## YOUR INSTRUCTIONS
Retype, word for word, every line from the one holding "前两样都做了之后噩梦有减少，在房间重新刷漆之后，噩梦彻底没有了。" through the one holding "发表于 2022-3-21 22:07" in the entries below, both included, and only those lines.

-=-=-

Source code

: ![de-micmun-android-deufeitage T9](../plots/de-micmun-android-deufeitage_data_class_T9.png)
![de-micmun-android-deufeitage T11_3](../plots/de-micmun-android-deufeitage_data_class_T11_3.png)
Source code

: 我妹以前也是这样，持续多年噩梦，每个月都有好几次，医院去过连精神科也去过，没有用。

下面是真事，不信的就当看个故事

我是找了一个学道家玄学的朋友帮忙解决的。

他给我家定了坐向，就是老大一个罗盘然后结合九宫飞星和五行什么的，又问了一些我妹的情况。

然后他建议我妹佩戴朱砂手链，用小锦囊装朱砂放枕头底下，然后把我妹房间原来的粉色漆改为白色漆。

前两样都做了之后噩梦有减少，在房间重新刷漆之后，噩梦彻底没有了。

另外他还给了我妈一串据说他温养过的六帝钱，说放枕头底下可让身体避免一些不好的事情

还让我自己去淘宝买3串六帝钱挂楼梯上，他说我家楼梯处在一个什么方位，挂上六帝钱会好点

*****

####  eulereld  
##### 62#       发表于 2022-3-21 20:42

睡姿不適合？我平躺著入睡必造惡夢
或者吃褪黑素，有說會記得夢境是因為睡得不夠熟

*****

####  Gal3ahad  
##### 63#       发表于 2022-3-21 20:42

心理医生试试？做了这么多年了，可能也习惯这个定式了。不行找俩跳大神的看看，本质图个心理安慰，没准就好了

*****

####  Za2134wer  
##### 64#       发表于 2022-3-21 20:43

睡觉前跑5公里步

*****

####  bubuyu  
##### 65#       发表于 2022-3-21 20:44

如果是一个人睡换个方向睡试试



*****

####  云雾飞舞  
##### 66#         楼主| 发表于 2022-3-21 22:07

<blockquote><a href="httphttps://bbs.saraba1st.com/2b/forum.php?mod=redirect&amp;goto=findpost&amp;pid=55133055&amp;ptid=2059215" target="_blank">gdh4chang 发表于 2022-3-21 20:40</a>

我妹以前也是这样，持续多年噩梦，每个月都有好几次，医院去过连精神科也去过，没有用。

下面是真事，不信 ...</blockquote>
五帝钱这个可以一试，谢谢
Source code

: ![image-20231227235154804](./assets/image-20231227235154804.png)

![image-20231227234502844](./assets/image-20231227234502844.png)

-=-=-

## WRITTEN SOLUTION
前两样都做了之后噩梦有减少，在房间重新刷漆之后，噩梦彻底没有了。

另外他还给了我妈一串据说他温养过的六帝钱，说放枕头底下可让身体避免一些不好的事情

还让我自己去淘宝买3串六帝钱挂楼梯上，他说我家楼梯处在一个什么方位，挂上六帝钱会好点

*****

####  eulereld  
##### 62#       发表于 2022-3-21 20:42

睡姿不適合？我平躺著入睡必造惡夢
或者吃褪黑素，有說會記得夢境是因為睡得不夠熟

*****

####  Gal3ahad  
##### 63#       发表于 2022-3-21 20:42

心理医生试试？做了这么多年了，可能也习惯这个定式了。不行找俩跳大神的看看，本质图个心理安慰，没准就好了

*****

####  Za2134wer  
##### 64#       发表于 2022-3-21 20:43

睡觉前跑5公里步

*****

####  bubuyu  
##### 65#       发表于 2022-3-21 20:44

如果是一个人睡换个方向睡试试



*****

####  云雾飞舞  
##### 66#         楼主| 发表于 2022-3-21 22:07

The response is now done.